The sunken cost fallacy on Afghanistan
The worse part of all this is seeing the description of the dead as Heros ( many no doubt where - but those words are used by our politicians to trump any debate ) whose sacrifice has not been in vain.
Well the disturbing truth is it may very well have been.
Like a share holder who can sell his stocks because they were worth so much yesterday and doing so would recognise the loss, so our current weak and deceitful government can't admit we may have to call it a day, because the cries of the relatives, widows and Father less children would condemn them.
So they carry on.
They carried on for the last year as they had other things to worry about.
They will carry on now till the election as like all the other big decisions that require reversals they put their own selfish personal interests before those of the country they have the cheek to claim they serve.
The closest they are coming to this is the attempt at using the Basra hidden surrender policy in Helmand, which will be a slow national humiliation.
By the way what are the Dutch, Canadians and others doing right now ?
I have been sceptical about the Helmand phase of this war since its beginning, and I think that will soon be the majority view ( See also Robert Fox's article on "Britain stumbles into Afghan trap" from 11 July 2006). To our collective shame more good men and women will die as our government can't face the bad headlines that doing something about their failures will generate.
Update: See John Redwood on this also as a sign that Matthew is right about the winds of change.
Labour can't complain. All those senior officers warning about 10, 20 and even 40 year commitments were really telling our politicians something. In the future people will wonder openly how those statements weren't challenged more openly ( as I'm sure those making them hoped they would be ).
To see my posts on Afghanistan click here
5 comments:
They will carry on now till the election as like all the other big decisions that require reversals they put their own selfish personal interests before those of the country they have the cheek to claim they serve.
The closest they are coming to this is the attempt at using the Basra hidden surrender policy in Helmand, which will be a slow national humiliation.
In military terms, it could never have worked, it was never going to have worked. It is arrogance to look at the Russian experience as a one off.

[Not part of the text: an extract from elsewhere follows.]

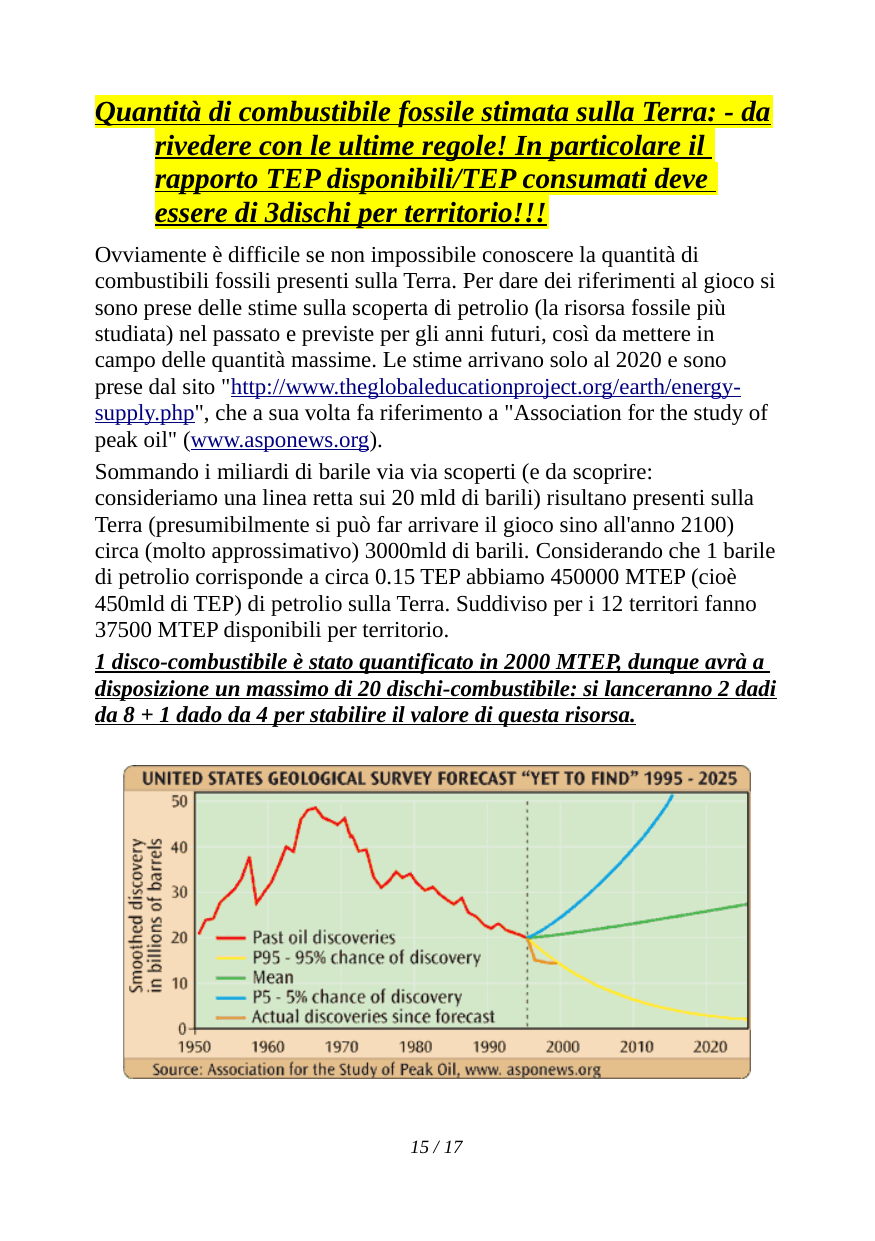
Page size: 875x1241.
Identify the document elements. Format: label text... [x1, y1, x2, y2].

No one has ever succeeded there.
If, on the other hand, there were other goals, then who knows if they've been achieved?
The Economist hinted a week ago at the real goals being in relation to Iran and Pakistan.
Of course they have destabilised Pakistan greatly - which is what makes the stopping terrorism line such a laugh.
But the harder you push in Afghanistan the harder it pushes back.
The thing that gets me is that all this was predicted 3 years ago, yet they blundered on.
So I guess you have to ask about other agendas.
One for Labour may be to destroy the British Military as a pillar of our society to make it easier to establish the totalitarianism socialism they seem to crave.
Really nice to see the MSM catching up.
Even as we type Brown is busy planning to back out with announcements about an international conference about Afghanistan with Angela Merkel.
Just as he's betrayed those murdered by Libyan explosives in the hands of the IRA (don't think the offer of dedicated helpers at the FO and lifts for relatives to negotiate with the Libyans will mean much ) and the victims of Lockerbie, so the families of the dead in Afghanistan will be betrayed.
As someone from a military family I'm dismayed.
Like the relatives of RUC officers murdered on duty, British families can expect the deaths of their loved ones to be treated just as the deaths of those over and at Lockerbie were by Labour.
I have a feeling this is Somalia, but for Britain - where the failure will be political, but paid for in blood due to a lack of confidence and an international advertisement of weakness. The US was rewarded with 9/11 as a result of its mistakes in the face of an enemy once engaged.
But the US has its Suez moment to look forward to - when it learns it can't afford the courage of its fighting forces.
None of this is very happy.
If you are going to be involved in a campaign like this, which is expensive in blood and money, you have to be able to describe in a paragraph or two, a clear idea of what victory would look like,and that has to include a political solution.
You then have to describe a strategy for achieving the goal. It has to explain how factors such as the opium business are to be dealt with and how the strategy is going to succeed, whereas other military involvements in Afghanistan have turned sour.
In the absence of a realistic goal and a strategy to achieve it, we're just there "fighting the Taleban" or "fighting the war on terrorism". I've not heard Brown or anyone else spell a credible goal out and articulate a strategy.
As for other goals concerning Iran or Pakistan, I doubt the thinking went that far. This was launched after 9/11 and I suspect was to show that something was being done.